A Steady, Slow Growth Path For Quince and Apple’s Niche Domination
In Edible-Alpha™ episode #21, Tera talks with Matt and Clare Stoner Fehsenfeld, the married duo behind Quince and Apple, a national brand of small-batch, well-balanced preserves that are often paired with cheese and charcuterie. When they started their business, they realized that because they have a labor-intensive, artisanal product, their best strategy was not to compete on quantity or price. Instead, they chose to compete by dominating an emerging niche (pairing their products with specialty cheeses) while telling the defensibly unique story of their brand’s artisanal processes.
Partnerships with specialty cheese shops as trendsetters and capitalizing on the explosive growth of the artisanal and good food movement has helped them to be successful. Most of their products reach the consumer through distribution, but they do have direct relationships with small, independent artisan food stores and need both channels to make their business model work. They get retailers to accept and move their product by helping them tell their story and demonstrating how their product helps increase the retailer’s average basket size, due to its pairing qualities. They priced their product knowing they were going to sell into wholesale distribution in grocery stores and never sold at farmers markets because they didn’t want to build their cost structure around farmers market pricing.
Keeping production in-house has allowed them to keep costs down and control their unique manufacturing processes. However, the regulatory environment has become more stringent since they began and that has raised the compliance burden for their company. This, combined with trying to match their production with the demands of a national market has proven to be their biggest operational challenge as a national brand.
Because they make their product in small batches and chose to grow slowly, they have had to be patient in going national and reaching breakeven. While they didn’t seek outside investor money to accelerate top-line sales growth like other national brands, they did utilize term loans for equipment purchases and a line of credit for working capital to finance the seasonal nature of their business. Matt views a collaborative relationship with a lender as essential for anyone wanting to start or grow his or her business.

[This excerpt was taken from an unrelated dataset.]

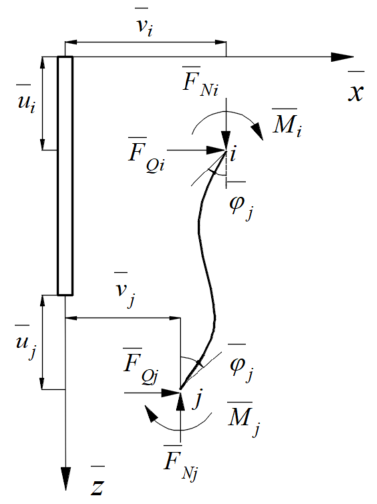
Figure A1. Element end forces and displacements.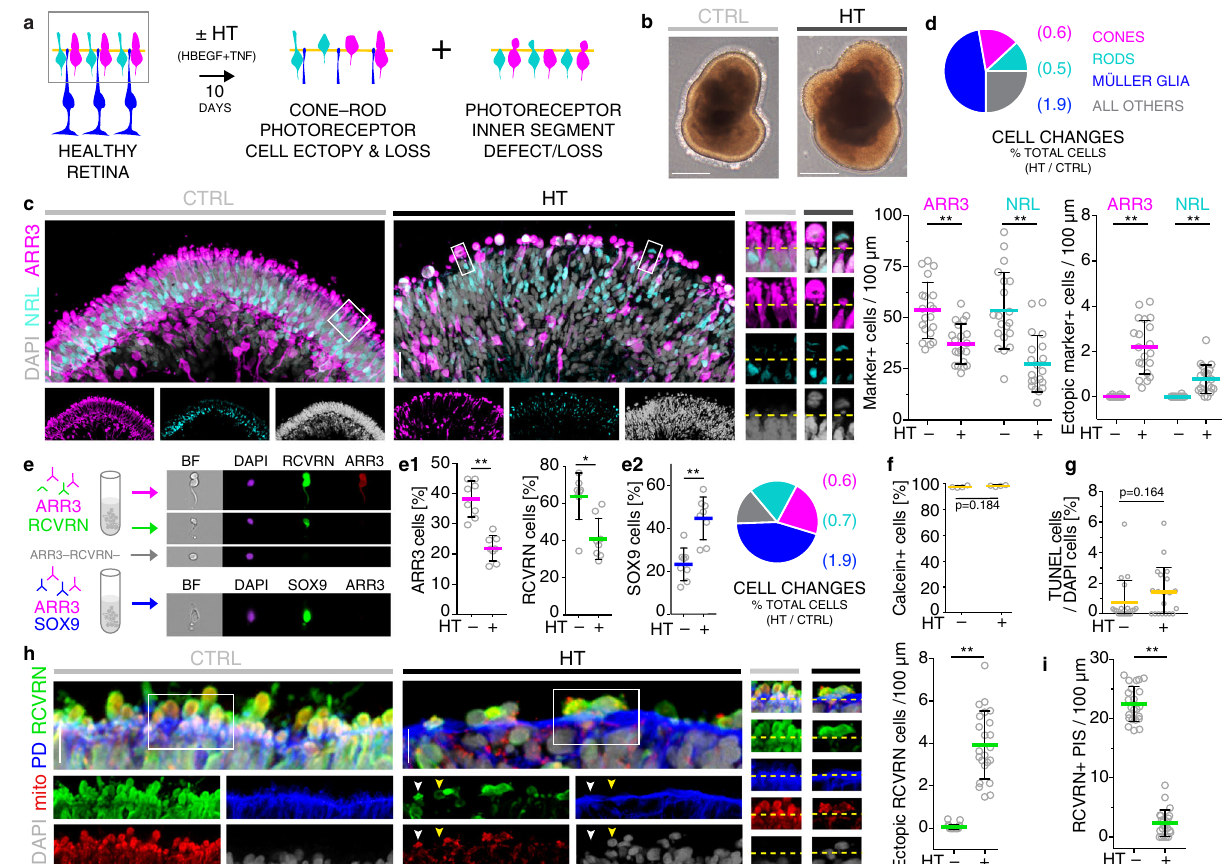
fl ow-cytometry data. e3 Piechart: HT-HRO cell composition. Numbers in parenth- esis: fold change of HT-HROs compared to controls. Colors as depicted in ( d ). f Flow cytometry of Calcein live-dye staining, and ( g ) TUNEL staining on cryosec- tions. h , i Immunostaining analysisof photoreceptor marker RCVRN on HRO serial sections: shows ectopic (extruded) photoreceptors outside of the OLM, and ( h , i ) pathologic changes and loss of RCVRN- and mitochondria-positive (mito) photo- receptor inner segments (PIS). Filamentous actin: visualized by Phalloidin488 (PD) to determine the OLM/apical boundary. c , e – i Graphs (mean±SD) and statistics over n . Two-sided Student ’ s t test; ** P <0.0001, * P =0.0023. c , g – i Graphs: each circle represents one HRO ( n ) derived from N =4 with n ≥ 5/ N ; 2 hiPSC lines (Sup- plementary Data 2). e Graphs: each circle represents one set (s) of 6 − 9 pooled HROs(2 − 3s/ N , N =3,2hiPSClines). f Graphs:eachcirclerepresentscellsanalyzed from one sample (s); two pooled HROs/s; N =1 independent experiment. e , f Mean±SDand statistics over samples. Scalebars: b 500 µ m, c , h 50 µ m.Source data are provided as a Source Data fi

When asked about their advice for aspiring food entrepreneurs, Clare cautioned that food entrepreneurs should be aware of the financial and other sacrifices of this lifestyle. Matt advises that having great products with great branding is necessary but not enough to be successful. He says food entrepreneurs should focus on developing their business skills (honing their value proposition, developing financial literacy, etc.) to support building their business. Both Matt and Clare also reflected that it is difficult for one person to be both process-oriented and brand-oriented. However, both orientations are needed and they as a team are able to bring both mindsets to bear in running their business successfully.